Concluyo con unas palabras carentes de cualquier otro respaldo argumental que mi propia impresión y, por tanto, absolutamente prescindibles: la pandemia de COVID-19 podría haber sido una buena “ocasión” para reparar algunas de las injusticias que Sandel señala, dando el merecido reconocimiento social y, añadiría, económico a todas aquellas personas que han contribuido de manera decisiva y, en no pocos casos, heroica al bien común. ¿Se acuerdan de lo de «vamos a salir mejores»?

Pues bien, más allá de los aplausos vespertinos de los primeros meses no parece que tales reconocimientos sociales y económicos hayan calado en la sociedad española; eso sí, aquí no hemos “discriminado” entre quienes desempeñan tareas muy cualificadas y con altísima formación universitaria (personal sanitario) y quienes llevan a cabo trabajos menos cualificados (por ejemplo, en el sector de la distribución y los suministros): no pocos de los primeros, palmadas en el hombro aparte, siguen trabajando en una gran precariedad, sino han sido despedidos, y no se aprecian mejoras relevantes, ni siquiera en el reconocimiento social cotidiano, respecto de los segundos.
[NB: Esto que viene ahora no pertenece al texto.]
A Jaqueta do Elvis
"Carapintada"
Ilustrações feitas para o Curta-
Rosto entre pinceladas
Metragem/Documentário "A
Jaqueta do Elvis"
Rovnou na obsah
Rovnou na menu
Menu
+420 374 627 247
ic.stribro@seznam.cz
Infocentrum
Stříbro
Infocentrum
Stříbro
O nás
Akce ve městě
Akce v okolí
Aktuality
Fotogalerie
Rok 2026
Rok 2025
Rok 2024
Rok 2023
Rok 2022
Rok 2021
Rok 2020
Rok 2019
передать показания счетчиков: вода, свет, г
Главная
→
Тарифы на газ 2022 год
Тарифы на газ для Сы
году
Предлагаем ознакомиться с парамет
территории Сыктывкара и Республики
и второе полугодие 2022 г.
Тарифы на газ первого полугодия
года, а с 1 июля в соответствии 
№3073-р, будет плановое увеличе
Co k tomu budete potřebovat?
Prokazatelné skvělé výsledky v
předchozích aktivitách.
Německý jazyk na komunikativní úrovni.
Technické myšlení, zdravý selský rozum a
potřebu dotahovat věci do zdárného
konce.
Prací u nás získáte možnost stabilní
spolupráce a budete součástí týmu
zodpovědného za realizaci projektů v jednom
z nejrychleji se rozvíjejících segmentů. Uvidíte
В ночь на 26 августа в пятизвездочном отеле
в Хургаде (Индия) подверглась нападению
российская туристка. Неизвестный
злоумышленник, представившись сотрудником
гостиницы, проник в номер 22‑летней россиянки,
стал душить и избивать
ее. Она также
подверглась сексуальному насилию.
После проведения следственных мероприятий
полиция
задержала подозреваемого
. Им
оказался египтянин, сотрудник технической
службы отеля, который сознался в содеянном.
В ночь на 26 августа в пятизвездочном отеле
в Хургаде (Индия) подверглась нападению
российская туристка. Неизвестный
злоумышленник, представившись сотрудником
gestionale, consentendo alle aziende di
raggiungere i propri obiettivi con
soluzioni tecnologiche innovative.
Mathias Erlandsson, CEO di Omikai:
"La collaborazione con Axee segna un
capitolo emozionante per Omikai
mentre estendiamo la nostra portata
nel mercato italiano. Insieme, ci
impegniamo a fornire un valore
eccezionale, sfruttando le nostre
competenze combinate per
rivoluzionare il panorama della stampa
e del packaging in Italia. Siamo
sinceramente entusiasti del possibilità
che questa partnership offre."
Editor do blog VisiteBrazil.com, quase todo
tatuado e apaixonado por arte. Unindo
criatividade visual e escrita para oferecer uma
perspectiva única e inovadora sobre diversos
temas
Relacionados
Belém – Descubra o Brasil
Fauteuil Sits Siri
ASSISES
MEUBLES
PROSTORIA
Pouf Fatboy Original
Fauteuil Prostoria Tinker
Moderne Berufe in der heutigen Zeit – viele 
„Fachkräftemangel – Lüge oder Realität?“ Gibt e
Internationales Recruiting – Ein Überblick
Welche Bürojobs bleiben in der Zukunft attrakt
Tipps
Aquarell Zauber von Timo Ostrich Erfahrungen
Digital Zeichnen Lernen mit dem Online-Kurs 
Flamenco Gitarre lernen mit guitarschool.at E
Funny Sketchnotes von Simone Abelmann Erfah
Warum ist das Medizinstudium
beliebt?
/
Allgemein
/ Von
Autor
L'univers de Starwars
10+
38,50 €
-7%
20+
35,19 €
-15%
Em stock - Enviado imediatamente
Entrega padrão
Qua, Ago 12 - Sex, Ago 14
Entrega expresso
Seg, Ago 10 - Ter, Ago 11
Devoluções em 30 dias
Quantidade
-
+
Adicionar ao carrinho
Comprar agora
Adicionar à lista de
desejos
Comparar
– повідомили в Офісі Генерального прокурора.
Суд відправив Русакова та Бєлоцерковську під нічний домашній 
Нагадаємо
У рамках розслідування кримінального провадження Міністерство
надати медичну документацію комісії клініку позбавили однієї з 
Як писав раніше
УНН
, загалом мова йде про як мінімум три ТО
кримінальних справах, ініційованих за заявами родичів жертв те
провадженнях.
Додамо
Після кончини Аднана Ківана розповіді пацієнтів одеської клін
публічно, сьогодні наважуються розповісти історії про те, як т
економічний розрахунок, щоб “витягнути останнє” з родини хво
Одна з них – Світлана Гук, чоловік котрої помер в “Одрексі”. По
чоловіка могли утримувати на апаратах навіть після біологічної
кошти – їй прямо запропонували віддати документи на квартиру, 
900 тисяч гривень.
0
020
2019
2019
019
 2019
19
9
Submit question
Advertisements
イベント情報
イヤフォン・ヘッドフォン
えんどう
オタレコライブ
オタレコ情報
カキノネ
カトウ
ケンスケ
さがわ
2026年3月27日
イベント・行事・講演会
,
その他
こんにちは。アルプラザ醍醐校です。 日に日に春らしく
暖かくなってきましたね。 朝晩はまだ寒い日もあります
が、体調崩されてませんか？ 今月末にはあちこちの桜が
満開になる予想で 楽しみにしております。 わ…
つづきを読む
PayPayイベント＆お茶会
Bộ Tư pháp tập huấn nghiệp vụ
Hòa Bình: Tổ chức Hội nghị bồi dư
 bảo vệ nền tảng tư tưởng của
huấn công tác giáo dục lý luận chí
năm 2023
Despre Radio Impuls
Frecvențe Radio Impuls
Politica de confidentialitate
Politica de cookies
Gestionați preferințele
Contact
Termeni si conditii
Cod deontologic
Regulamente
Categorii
Tampoco se advierte que desde las instituciones políticas, con gobiernos de uno y otro signo, se esté pensando en nuevos espacios públicos en los que la ciudadanía pueda deliberar, en condiciones de relativa igualdad, sobre la gestión del bien común, incluida, claro, la futura gestión de una nueva pandemia. Ni siquiera parece haber un plan de reformas legislativas que haga frente a las constatadas insuficiencias de la Ley Orgánica 4/1981, de 1 de junio, de los estados de alarma, excepción y sitio, y de la Ley Orgánica 3/1986, de 14 de abril, de medidas especiales en materia de salud pública.